Guy W. Farmer: Omarosa is selling a book


Chuck Todd, the moderator of NBC’s venerable “Meet the Press,” lowered himself to the absolute nadir of American journalism last Sunday by granting 20 minutes of national TV airtime to a sleazy reality TV person named Omarosa Manigault-Newman, or just plain “Omarosa.” She proceeded to brand her benefactor, President Donald J. Trump, as a mentally challenged “racist,” among other egregious insults. Todd and NBC should be ashamed of themselves.

In their relentless campaign to destroy President Trump, NBC and other mainstream media outlets will do almost anything to disparage the president, including broadcasting and/or publishing interviews with people who have zero credibility — people like Omarosa. My loyal readers know I’m not a fan of President Trump, who’s an ignorant, egotistical bully, but come on folks, fair is fair and interviewing people like Omarosa is a bridge too far, even for journalists who hate our president.

After Todd allowed Omarosa to babble on for 20 minutes about what a terrible person Trump is, a panel of allegedly erudite Washington journalists commented on the unhinged interview as if it was a serious, newsworthy topic for discussion. Please! And oh by the way, “Unhinged” is the title of Omarosa’s new book about working in a dysfunctional White House. I don’t know who’s more unhinged, Trump or Omarosa. Draw your own conclusions.

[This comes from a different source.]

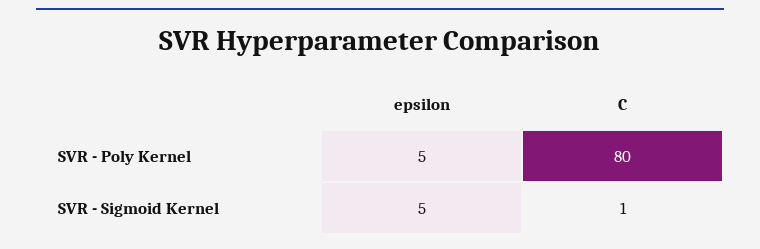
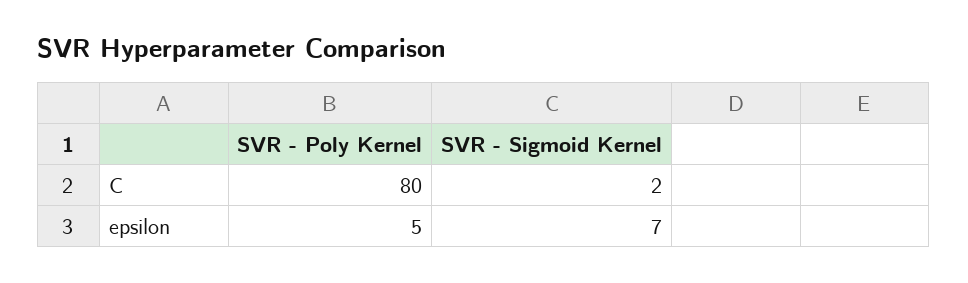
epsilon, SVR - Sigmoid Kernel: 5 -> 7
C, SVR - Sigmoid Kernel: 1 -> 2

So Omarosa is selling a book, and she’ll do or say anything to sell it. That’s how life is in Reality TV World, which produced both Omarosa and Trump. She was fired three times on Trump’s reality TV show, “The Apprentice,” but went on to parlay her dubious Trump connection into a low-level job in his White House. That tells you everything you need to know about personnel practices in Trump’s White House. Anyone who hires someone like Omarosa deserves to pay a high price for exercising bad judgment.

Omarosa, an African-American woman, told Todd she was “complicit” in White House efforts to deceive the nation on a wide variety of issues including race relations. “I was like a frog in hot water,” she said. “You don’t know you’re in that situation until it just keeps bubbling and bubbling.” Nevertheless, she championed Trump throughout the 2016 presidential campaign and during her tenure at the White House.

President Trump called Omarosa a “dog” and White House Press Secretary Sarah Huckabee-Sanders described her as “a disgruntled former employee,” which is what she is as well as a disloyal, publicity-seeking reality TV dropout. Other than that, she’s probably a fine person.

Omarosa broke the rules, and maybe the law, when she recorded a Situation Room conversation in which White House Chief of Staff Gen. John Kelly fired her. Kelly told Omarosa it was time for her to leave because of “significant integrity issues” related to “use of government vehicles,” and other issues. (I apologize for using the words “Omarosa” and “integrity” in the same sentence). Omarosa says Kelly is now running the White House because of Trump’s “declining mental capacity.”

A USA Today book review noted Omarosa, who was loyal to Trump for 14 years before and after he became president, “now believes Trump is a racist, a bigot and a misogynist.” And not only that, “He’s in mental decline and physically unwell,” and once used the “N” word. This from someone who urged African-Americans to vote for Trump in 2016 and served as his outreach person to Black America.

Well, I guess reality TV and politics make strange bedfellows. I think President Trump and Omarosa deserve each other. Don’t buy her book.

Guy W. Farmer is the Appeal’s senior political columnist.